David Harold Eastman's bid to sue the ACT government for wrongful imprisonment is back on.
An ACT Supreme Court jury on Thursday returned a not guilty verdict on whether Mr Eastman had murdered Colin Winchester in January, 1989.
Lawyers have speculated Mr Eastman could be eligible for up to $20 million in compensation if he were to win a payout via the courts.
The ACT government could, however, settle the matter out of court and provide Mr Eastman with an ex gratia payment.
Governments can make ex gratia payment to compensate a person without having to admit liability.
Mr Eastman served 18 years, 11 months behind bars for the murder after being found guilty at trial in 1995.
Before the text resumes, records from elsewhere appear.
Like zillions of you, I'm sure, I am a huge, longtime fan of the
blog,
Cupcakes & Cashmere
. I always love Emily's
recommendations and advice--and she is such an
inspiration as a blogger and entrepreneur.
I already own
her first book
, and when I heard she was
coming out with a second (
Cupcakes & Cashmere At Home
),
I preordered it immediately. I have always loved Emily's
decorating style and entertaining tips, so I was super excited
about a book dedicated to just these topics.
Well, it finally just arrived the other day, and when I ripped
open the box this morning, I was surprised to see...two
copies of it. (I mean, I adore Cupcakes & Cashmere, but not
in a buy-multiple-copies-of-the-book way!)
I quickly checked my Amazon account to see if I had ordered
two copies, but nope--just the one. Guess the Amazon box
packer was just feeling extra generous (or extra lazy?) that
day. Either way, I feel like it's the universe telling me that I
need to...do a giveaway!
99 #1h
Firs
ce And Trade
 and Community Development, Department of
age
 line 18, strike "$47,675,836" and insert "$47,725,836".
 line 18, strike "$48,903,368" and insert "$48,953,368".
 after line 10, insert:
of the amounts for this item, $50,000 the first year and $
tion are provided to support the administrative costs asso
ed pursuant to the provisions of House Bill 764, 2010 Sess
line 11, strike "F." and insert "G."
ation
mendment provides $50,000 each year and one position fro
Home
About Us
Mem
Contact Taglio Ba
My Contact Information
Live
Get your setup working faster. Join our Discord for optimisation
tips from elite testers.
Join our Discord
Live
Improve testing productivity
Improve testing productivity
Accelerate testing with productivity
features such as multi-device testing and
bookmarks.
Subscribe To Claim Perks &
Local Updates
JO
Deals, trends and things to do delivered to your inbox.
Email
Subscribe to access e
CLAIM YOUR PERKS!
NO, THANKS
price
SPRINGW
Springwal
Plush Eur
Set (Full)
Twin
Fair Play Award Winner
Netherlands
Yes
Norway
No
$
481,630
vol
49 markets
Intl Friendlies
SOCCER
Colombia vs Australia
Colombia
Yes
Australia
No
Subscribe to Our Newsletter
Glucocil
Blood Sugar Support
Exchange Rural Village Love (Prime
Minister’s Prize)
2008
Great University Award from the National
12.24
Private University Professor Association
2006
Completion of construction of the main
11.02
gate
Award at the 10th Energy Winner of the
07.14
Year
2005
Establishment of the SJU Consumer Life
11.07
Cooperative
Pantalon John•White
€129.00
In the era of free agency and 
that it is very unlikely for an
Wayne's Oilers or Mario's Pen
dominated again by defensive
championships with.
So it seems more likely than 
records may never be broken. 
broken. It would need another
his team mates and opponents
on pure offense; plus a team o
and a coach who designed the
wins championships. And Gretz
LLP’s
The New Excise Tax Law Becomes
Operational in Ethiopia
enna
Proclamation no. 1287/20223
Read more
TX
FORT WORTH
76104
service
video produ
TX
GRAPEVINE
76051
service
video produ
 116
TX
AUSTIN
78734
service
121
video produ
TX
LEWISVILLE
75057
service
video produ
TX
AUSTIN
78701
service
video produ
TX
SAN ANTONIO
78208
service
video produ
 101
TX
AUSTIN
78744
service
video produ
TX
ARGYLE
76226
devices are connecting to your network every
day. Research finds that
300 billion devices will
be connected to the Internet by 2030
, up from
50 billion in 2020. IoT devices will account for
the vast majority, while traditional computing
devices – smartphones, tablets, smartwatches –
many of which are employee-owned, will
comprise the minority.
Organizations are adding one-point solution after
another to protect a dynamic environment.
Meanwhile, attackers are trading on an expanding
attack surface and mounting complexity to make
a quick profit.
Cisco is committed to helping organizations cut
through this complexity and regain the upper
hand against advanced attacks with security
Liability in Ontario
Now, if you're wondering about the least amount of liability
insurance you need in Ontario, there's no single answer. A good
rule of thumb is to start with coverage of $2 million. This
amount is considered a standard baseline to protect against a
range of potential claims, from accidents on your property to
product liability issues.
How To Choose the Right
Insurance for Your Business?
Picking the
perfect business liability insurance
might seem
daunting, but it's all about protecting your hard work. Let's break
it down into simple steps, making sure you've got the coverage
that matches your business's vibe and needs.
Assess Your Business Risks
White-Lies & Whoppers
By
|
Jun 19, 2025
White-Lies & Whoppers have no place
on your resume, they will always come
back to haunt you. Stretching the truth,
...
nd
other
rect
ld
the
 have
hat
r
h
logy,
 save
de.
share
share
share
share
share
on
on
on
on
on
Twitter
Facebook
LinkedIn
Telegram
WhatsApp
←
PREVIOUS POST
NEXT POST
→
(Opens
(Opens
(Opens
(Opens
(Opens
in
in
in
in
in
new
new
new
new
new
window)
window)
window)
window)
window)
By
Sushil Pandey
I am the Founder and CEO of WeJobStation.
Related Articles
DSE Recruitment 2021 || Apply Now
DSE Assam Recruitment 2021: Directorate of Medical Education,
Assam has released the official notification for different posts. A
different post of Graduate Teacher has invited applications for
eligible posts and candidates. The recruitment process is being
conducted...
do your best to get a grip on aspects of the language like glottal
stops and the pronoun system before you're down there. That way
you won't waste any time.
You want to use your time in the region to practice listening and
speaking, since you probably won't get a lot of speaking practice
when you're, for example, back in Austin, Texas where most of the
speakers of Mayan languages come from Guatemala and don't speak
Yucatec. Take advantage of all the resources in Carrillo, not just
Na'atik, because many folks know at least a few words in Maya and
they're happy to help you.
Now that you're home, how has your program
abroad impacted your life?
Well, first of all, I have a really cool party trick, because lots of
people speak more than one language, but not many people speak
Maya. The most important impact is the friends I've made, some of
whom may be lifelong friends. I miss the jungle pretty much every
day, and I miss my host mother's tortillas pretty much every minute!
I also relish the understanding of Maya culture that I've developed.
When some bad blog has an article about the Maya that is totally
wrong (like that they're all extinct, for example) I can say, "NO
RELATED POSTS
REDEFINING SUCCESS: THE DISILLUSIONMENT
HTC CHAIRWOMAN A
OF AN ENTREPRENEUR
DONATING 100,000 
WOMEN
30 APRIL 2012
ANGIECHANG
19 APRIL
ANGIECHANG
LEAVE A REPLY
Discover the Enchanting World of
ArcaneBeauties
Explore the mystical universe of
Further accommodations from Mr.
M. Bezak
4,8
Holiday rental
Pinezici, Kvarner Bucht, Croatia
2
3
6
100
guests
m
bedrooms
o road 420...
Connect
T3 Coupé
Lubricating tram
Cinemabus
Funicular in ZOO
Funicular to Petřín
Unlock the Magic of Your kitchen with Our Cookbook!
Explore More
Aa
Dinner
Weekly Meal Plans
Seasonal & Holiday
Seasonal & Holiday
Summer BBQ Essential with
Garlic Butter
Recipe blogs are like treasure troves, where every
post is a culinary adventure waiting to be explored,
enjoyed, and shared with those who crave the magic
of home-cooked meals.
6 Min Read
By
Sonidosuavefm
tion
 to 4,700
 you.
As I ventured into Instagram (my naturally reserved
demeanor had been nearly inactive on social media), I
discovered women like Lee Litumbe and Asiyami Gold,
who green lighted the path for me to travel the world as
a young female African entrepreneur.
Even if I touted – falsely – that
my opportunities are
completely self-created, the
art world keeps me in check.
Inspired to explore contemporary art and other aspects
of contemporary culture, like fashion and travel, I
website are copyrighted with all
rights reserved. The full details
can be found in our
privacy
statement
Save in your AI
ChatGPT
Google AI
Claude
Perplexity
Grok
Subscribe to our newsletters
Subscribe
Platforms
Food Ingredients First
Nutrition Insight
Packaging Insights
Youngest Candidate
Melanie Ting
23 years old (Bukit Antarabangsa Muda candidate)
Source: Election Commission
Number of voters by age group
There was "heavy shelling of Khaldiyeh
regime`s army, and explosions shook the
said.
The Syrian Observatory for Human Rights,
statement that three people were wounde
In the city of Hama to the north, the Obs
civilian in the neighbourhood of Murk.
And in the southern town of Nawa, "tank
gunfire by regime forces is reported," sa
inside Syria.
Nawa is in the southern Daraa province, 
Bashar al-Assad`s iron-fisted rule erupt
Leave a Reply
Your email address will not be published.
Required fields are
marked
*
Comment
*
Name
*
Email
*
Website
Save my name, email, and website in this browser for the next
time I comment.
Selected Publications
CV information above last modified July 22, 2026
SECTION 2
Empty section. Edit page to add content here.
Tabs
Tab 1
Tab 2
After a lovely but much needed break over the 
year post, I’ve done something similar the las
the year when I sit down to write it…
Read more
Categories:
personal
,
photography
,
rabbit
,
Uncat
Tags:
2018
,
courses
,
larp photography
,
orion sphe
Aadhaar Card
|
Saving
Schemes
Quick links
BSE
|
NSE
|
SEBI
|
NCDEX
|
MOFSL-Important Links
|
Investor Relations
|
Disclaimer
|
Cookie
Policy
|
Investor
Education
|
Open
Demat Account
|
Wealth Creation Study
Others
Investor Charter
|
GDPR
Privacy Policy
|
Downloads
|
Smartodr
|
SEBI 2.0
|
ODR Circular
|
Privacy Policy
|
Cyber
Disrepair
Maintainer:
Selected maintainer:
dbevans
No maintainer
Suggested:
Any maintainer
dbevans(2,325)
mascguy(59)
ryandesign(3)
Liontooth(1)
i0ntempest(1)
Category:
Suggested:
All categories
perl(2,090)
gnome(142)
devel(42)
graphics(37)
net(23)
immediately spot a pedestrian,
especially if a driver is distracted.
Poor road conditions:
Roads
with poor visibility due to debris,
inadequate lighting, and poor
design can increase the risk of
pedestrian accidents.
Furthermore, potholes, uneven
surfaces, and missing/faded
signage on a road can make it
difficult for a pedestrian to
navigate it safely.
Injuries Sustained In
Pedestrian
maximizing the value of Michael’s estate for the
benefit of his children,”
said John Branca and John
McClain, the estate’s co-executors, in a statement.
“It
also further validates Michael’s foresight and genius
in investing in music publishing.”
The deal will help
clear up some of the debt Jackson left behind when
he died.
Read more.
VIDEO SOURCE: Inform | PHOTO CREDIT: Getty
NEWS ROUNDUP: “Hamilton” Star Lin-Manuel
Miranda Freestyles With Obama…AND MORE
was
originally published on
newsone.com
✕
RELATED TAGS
A 2014 inquiry, however, found the trial had been a miscarriage of justice and the full bench of the Supreme Court quashed the conviction.
Mr Eastman's retrial for the murder began in June and ended with a verdict of not guilty on Thursday.
The civil case, launched in 2015, had been stayed pending the outcome of the criminal proceedings.
Mr Eastman filed an ACT Supreme Court lawsuit alleging the territory is liable to pay him compensation under two sections of the Human Rights Act.
Court papers, filed by Mr Eastman's lawyers, Ken Cush and Associates, at the time, said the civil claim came as a result of their client's unlawful detention and wrongful conviction.
It alleged the former Treasury official's imprisonment caused him deprivation of liberty, lost income, to suffer mental harm, damage to his reputation, and he had expended legal cost and time in fighting to reverse his conviction.
He has also asked for interest and costs.
"[Mr Eastman's] imprisonment and detention was unlawful by reason that the deprivation of his liberty was not on grounds or in accordance with procedures established by law," court documents said.
The government, in its defence, argued Mr Eastman's detention had been lawful and the Human Rights Act did not give rise to any cause of action.
Mr Eastman served more time than the high profile case of Perth man Andrew Mallard, who received a $3.25 million payout in 2009 after spending 12 years behind bars for a murder he did not commit.
Mr Mallard was cleared in 2006 and received an ex gratia payment of $200,000 upon his release.
Alice Lynne "Lindy" Chamberlain received $1.3 million in compensation in 1992 after she had been wrongly convicted of killing her nine-week-old daughter, Azaria, at Uluru in 1980.
She spent about three years behind bars before her sentence was overturned.
A coronial inquest in 2012 found a dingo had killed the child.